Firstyear commented 9 months ago

We would like to discourage the use of single-device authenticators because of their risk of being lost/destroyed/etc and encourage the use of iCloud, Google, 1Password, etc authenticators since they will sync across devices.

And we want the opposite, because all of those synced devices do not meet compliance standards for a number of high security environments, only security-keys do. But we have no way to filter pre-registration so user's can incorrectly enroll a key that we are about to reject during attestation.

So we need to do UA sniffing to understand if its Windows or not and send a different hint if its Windows. Does that seem correct?

There are similar needed UA sniffing tricks for android to get it to swap between "security-key" OR "google passkey stored in google password manager".

If you are worried about people losing devices encourage them to enroll multiple keys, and ensure you have workflows to facilitate multiple authenticator enrollments. Do not simply rely on "passkeys are synced" and then limit a user to one credential.

jameshartig commented 9 months ago

And we want the opposite, because all of those synced devices do not meet compliance standards for a number of high security environments, only security-keys do. But we have no way to filter pre-registration so user's can incorrectly enroll a key that we are about to reject during attestation.

The second part is exactly what we are trying to avoid as well.
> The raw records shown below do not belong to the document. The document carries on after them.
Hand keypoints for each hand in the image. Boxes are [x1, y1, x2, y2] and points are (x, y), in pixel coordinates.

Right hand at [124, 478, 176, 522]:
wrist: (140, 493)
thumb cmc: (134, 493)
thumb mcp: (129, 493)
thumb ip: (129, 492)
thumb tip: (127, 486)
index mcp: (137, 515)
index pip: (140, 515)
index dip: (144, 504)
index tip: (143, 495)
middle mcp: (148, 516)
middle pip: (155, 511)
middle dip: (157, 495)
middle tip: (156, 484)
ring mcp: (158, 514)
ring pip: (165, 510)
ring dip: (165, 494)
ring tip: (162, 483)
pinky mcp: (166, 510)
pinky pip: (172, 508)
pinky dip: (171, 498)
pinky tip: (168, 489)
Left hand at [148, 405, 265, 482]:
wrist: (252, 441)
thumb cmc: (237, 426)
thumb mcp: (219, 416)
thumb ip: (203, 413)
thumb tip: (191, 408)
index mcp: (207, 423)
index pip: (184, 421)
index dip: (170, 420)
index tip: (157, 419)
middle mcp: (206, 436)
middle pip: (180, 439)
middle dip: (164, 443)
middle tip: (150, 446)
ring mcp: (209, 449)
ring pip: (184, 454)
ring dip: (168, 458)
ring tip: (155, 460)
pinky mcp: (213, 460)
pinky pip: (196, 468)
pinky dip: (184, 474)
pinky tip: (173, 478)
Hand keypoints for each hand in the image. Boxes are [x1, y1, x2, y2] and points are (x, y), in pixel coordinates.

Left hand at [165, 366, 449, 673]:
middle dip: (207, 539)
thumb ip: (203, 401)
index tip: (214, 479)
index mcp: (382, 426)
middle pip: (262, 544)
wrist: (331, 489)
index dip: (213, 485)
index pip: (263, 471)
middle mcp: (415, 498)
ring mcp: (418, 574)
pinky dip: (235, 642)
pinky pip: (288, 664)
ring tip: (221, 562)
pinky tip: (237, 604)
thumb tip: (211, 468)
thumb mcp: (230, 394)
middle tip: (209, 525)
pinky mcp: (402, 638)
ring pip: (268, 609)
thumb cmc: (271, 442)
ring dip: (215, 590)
If you are worried about people losing devices encourage them to enroll multiple keys, and ensure you have workflows to facilitate multiple authenticator enrollments. Do not simply rely on "passkeys are synced" and then limit a user to one credential.
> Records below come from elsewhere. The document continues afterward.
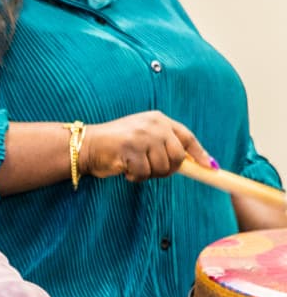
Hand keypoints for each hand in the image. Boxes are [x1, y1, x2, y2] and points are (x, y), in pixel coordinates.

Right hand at [81, 111, 212, 181]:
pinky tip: (125, 169)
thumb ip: (164, 144)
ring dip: (148, 174)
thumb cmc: (115, 145)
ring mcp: (143, 136)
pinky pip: (145, 173)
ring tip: (134, 167)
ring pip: (162, 168)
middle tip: (151, 171)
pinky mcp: (132, 149)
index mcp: (159, 119)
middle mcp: (154, 125)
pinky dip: (136, 177)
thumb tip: (190, 163)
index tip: (209, 167)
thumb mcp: (143, 136)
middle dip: (168, 170)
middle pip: (177, 157)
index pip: (187, 137)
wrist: (87, 145)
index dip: (199, 154)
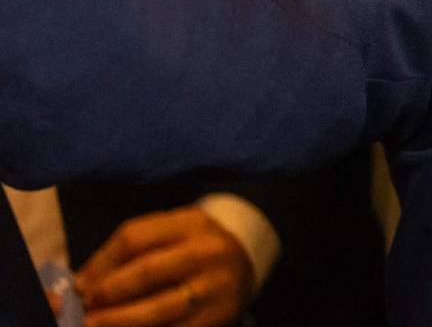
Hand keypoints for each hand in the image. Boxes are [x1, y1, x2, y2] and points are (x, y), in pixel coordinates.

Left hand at [75, 208, 256, 326]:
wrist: (245, 265)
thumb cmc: (192, 249)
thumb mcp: (169, 234)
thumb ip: (128, 252)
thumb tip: (79, 284)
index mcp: (191, 223)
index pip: (134, 238)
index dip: (99, 264)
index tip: (77, 285)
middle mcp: (207, 252)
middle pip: (146, 271)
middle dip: (106, 293)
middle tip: (78, 308)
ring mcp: (214, 288)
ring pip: (158, 309)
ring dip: (117, 321)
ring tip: (91, 325)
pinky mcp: (217, 318)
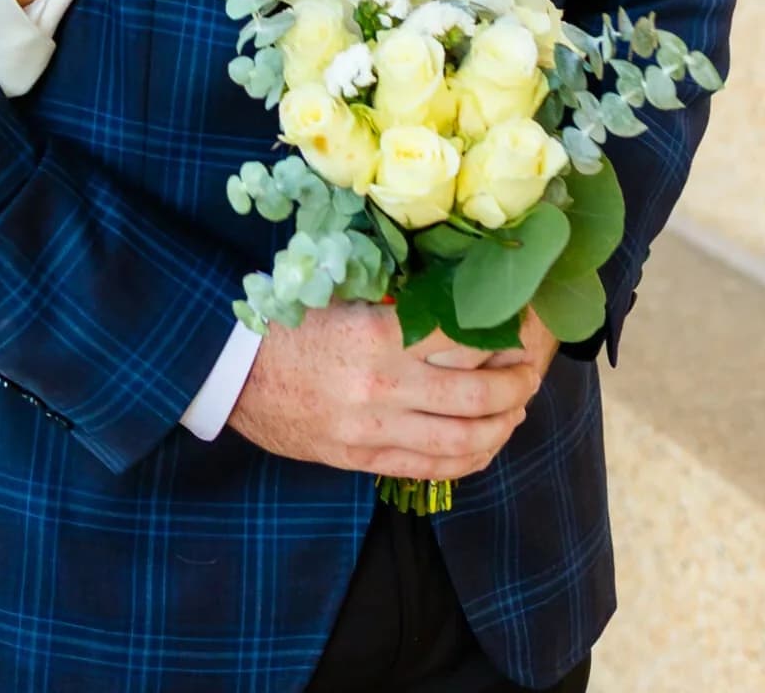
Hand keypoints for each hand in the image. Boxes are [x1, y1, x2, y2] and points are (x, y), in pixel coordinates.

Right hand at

We have support for multiple and do encourage them to add multiple but we also understand that many users will not set up multiple.

timcappalli commented 9 months ago

@jameshartig the hints feature is designed to help drive experiences (e.g. pop ups and external device dependencies). Just because an authenticator is cross-device, does not mean it creates a specific credential type (e.g. synced vs device-bound passkeys).

In many cases, a user chooses their authenticator and even its behavior. The type of passkey is returned in the response. You can (and should) parse that response and take appropriate action (ex: require the user have an additional recovery factor in the event their account only has a device-bound passkey).

So we need to do UA sniffing to understand if its Windows or not and send a different hint if its Windows. Does that seem correct? Could there be a new hint added that would convey a preference for "synced" passkeys?

No, there is no passive way to determine which type of credential an authenticator is going to create.

Let's continue this discussion either in a new issue, the passkey developer community, or FIDO-DEV, as it is not related to hints or attestation.